Ollama got removed entirely, it's a bad project and people really shouldn't be using it. Convenient sure, but bad maintainers that don't announce that most of their platform is just llama.cpp with a bad frontend and bad registry. Local inference users should use vLLM, LM Studio, or llama.cpp directly instead. llama.cpp is now a first-class provider using llama-server's OpenAI-compatible API. BIG change was also adding in support for stable-diffusion API (the example server in that project) for local image generation with a fire-and-poll REST API and 20-minute timeouts for large models if they're running CPU only.

All provider configs, local and not, now have an explicit enabled boolean. They used to attempt to infer whether they were configured or not but a lot of the local providers came with default configurations. This largely showed up in the bad health checks reporting spurious "Local provider offline" warnings for everything with a default config.

Vision and Browser Tools

browser_screenshot now returns actual images to the LLM when the model supports vision. The agent loop checks supports_vision from the model catalog and injects image content blocks alongside the tool result text. Non-vision models still get text-only metadata. Images are stripped from session history on the next turn to prevent context bloat from accumulating base64 data.

Chrome is gone and I'm not sad about it. The 1,250-line CDP client, the Chromium process launcher, the platform-specific browser discovery code, all of it deleted. The browser backend is now a containerized Playwright Firefox service. I use Firefox daily and I don't think it's safe browsing the internet without a real ad-blocker, especially when agents are doing the browsing. The container routes all traffic through a filtering Squid proxy for now as the seccomp domain and IP filters can't apply to the browser directly, and provides another layer to record, detect, and protect against dangerous data and diagnostics. As a nice bonus that allowed dropping another dependency from the code base tokio-tungstenite.

Test Harness

This is probably the change that matters most for long-term velocity. There's now a full integration mock test harness that can be instantiated for in-depth feature and system testing. All major components are injectable with different implementations for testing, mocking, and stable persistent tracking. LLM interactions use recorded sessions with consistent ideal and degenerate responses so tests are deterministic and don't burn API credits. The E2E tests use a mock browser HTTP service and mock LLM driver to verify full flows end-to-end. Not many significant tests yet, only 13 new Rust integration tests mostly over the auth lifecycle, CSRF, user and API key CRUD, and password changes. There are also 5 Playwright E2E tests cover login through logout and the user management API.
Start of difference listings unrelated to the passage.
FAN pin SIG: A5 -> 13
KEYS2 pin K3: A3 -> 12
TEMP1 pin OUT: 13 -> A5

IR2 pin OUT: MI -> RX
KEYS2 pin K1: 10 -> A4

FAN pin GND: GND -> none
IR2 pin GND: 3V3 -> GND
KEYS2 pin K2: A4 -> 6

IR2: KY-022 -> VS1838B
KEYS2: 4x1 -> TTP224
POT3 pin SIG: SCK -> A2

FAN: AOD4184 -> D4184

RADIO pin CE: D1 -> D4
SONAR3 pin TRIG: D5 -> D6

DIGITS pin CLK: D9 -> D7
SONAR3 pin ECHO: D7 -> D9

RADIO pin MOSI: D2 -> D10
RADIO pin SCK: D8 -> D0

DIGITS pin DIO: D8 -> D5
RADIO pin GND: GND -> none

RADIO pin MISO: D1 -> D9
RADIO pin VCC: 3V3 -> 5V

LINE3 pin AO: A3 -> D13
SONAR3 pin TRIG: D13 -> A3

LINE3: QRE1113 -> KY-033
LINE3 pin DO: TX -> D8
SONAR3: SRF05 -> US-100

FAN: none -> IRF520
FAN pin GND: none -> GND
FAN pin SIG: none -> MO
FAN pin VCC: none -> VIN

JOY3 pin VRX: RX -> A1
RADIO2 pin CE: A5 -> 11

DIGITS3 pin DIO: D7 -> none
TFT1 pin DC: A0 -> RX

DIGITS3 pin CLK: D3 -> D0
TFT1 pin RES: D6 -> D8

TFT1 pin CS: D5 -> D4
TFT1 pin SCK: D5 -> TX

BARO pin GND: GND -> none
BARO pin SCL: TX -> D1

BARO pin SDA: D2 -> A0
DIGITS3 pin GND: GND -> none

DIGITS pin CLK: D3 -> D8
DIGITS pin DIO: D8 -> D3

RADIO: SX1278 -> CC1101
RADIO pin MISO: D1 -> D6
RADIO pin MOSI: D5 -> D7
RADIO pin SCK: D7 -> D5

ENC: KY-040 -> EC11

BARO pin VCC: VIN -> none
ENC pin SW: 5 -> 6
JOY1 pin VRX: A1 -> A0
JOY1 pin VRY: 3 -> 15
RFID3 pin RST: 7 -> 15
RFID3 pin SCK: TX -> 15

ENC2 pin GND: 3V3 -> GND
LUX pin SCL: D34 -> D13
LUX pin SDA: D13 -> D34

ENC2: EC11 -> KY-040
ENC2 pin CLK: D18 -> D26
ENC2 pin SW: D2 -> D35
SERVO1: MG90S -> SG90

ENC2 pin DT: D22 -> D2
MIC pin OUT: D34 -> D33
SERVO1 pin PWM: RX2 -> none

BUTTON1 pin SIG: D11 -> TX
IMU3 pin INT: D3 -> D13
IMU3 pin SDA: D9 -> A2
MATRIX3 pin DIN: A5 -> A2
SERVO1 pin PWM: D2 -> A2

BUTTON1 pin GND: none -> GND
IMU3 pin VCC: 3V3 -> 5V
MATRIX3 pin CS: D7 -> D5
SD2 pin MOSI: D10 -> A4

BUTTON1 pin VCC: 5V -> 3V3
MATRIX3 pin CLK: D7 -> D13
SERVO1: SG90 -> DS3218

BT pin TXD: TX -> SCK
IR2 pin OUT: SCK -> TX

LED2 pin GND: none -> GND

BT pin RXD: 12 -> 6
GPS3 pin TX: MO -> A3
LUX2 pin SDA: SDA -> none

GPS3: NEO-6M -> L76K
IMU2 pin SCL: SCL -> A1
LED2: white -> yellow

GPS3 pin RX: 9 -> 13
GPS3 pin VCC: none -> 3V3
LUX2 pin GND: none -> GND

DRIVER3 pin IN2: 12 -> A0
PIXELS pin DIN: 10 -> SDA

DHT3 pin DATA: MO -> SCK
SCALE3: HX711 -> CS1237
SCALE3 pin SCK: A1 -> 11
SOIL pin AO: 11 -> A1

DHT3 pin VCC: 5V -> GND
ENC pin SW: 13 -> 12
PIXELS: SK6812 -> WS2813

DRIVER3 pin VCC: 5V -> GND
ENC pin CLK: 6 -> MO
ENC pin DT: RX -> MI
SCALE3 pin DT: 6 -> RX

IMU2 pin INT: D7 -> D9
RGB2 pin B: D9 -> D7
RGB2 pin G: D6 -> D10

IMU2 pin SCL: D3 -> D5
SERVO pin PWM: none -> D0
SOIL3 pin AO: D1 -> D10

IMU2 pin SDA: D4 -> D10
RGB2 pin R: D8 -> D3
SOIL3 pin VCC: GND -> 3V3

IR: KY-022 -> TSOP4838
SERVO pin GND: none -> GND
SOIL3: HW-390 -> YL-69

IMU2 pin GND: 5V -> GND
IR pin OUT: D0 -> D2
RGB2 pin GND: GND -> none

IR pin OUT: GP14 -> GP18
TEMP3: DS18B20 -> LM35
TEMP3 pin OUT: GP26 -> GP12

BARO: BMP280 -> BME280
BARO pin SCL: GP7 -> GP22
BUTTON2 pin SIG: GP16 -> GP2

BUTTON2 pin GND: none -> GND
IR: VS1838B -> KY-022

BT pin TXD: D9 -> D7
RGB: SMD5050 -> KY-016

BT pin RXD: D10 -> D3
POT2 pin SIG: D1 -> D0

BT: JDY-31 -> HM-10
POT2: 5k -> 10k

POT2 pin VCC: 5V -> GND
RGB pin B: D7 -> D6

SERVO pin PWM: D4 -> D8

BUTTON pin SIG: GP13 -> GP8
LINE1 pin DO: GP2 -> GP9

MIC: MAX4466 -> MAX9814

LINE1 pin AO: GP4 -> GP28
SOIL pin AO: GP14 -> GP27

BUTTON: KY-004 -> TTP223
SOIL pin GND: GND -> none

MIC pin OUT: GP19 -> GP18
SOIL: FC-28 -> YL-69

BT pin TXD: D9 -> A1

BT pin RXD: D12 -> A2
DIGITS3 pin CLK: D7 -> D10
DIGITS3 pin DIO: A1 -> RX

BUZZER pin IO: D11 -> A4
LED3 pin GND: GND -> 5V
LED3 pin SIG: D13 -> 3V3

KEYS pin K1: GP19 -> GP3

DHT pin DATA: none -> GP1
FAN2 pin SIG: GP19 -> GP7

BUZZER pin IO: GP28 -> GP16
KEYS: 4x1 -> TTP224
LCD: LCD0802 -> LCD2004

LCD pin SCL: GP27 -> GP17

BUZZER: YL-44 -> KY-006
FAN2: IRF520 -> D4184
Previously un-awaited kernel.shutdown() calls in 17 test functions across 6 files were silently skipping async state persistence. Those all properly await now. The Drop impls on TestServer that were calling async shutdown from sync context got removed entirely.

Extended Thinking

Agent and model configs now support independent thinking and response token limits. Per-agent thinking config in the manifest, global config as a fallback, and runtime toggle via /think channel command or the REST API. The provider-specific arithmetic is a bit annoying: Anthropic wants thinking: {type: "enabled", budget_tokens: N} with a combined max_tokens envelope, llama.cpp uses combined max_completion_tokens with -1 for unlimited, and OpenAI reasoning models add the budget to max_completion_tokens. The dashboard chat has a thinking toggle button that persists state to the backend.